In the intervening years, climate change should have added to the overall concern with sustainability. But a very strange shift occurred. Rather than a full suite of responses, action on climate change has come to revolve around renewable energy. Despite what some will tell you, this is scarcely the dawn of a new era, reflecting a lack of overall planning in the energy sector, rather than a balanced approach to energy sustainability. In other respects, nothing fundamental has changed. More people than ever are driving around in large fuel-inefficient vehicles. Land-clearing activity has begun to increase again.

Small groups that feel passionately about a particular issue can bring about major change when jurisdictional factors are in their favour.

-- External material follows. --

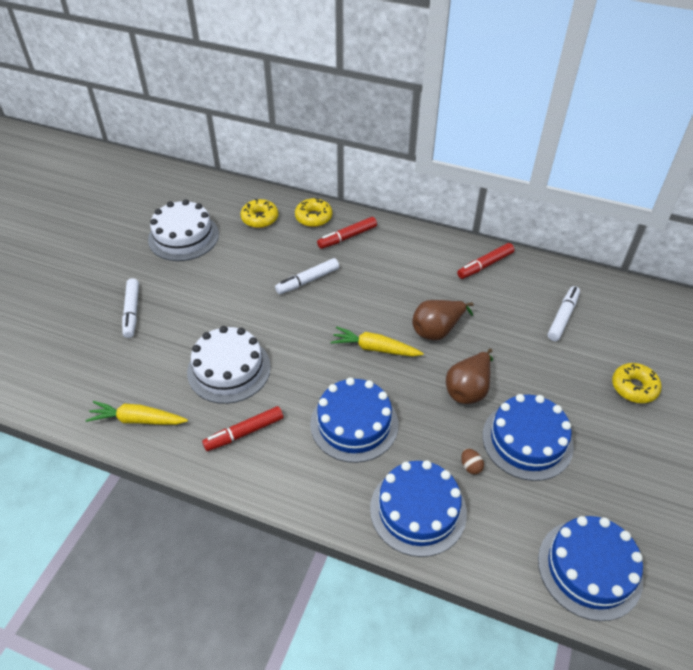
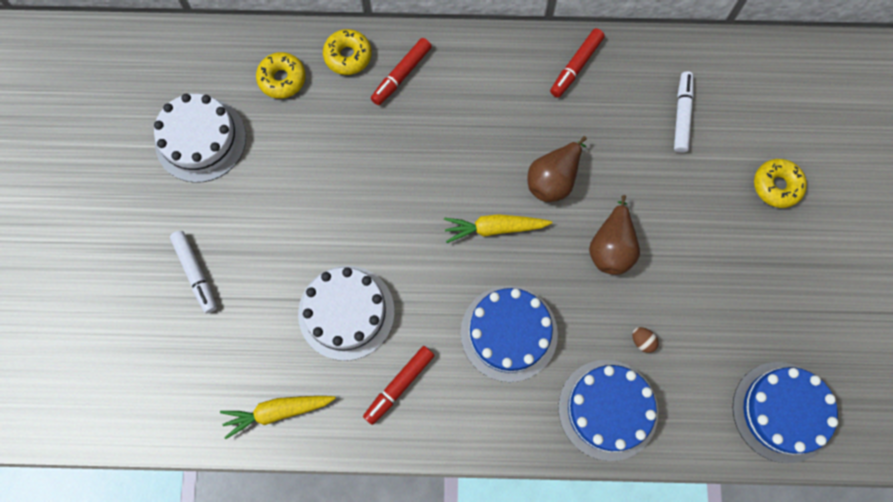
camera: 20 degrees left, 25 degrees up
white marker [275,258,339,294] -> none
blue cake [482,394,574,481] -> none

It’s easy to point the finger of blame at farmers. But cities are important sources of vegetation, too. Bird populations are falling, because there are not enough trees to support them. Gardens are disappearing. Land development, or land exploitation to give it its correct title, remains the abiding interest, not just of big companies but of mum-and-dad developers up and down the land. Half the population owns investment properties. The other half wishes they did.

We are a happy, pragmatic, materialist lot and we are, properly, suspicious of precipitate change. But that does not mean we cannot combat the ideology of economic growth. The impetus for doing this need not come from the centres of power. Sometimes, ideas that make a difference come from unexpected places.

Indeed, given that the mind of the state needs to change, this seems the more likely scenario. After all, Christianity, a very novel set of notions for its time, came from what we would now call left field. Once people were convinced, even the Roman Empire was no match for the new way of thinking.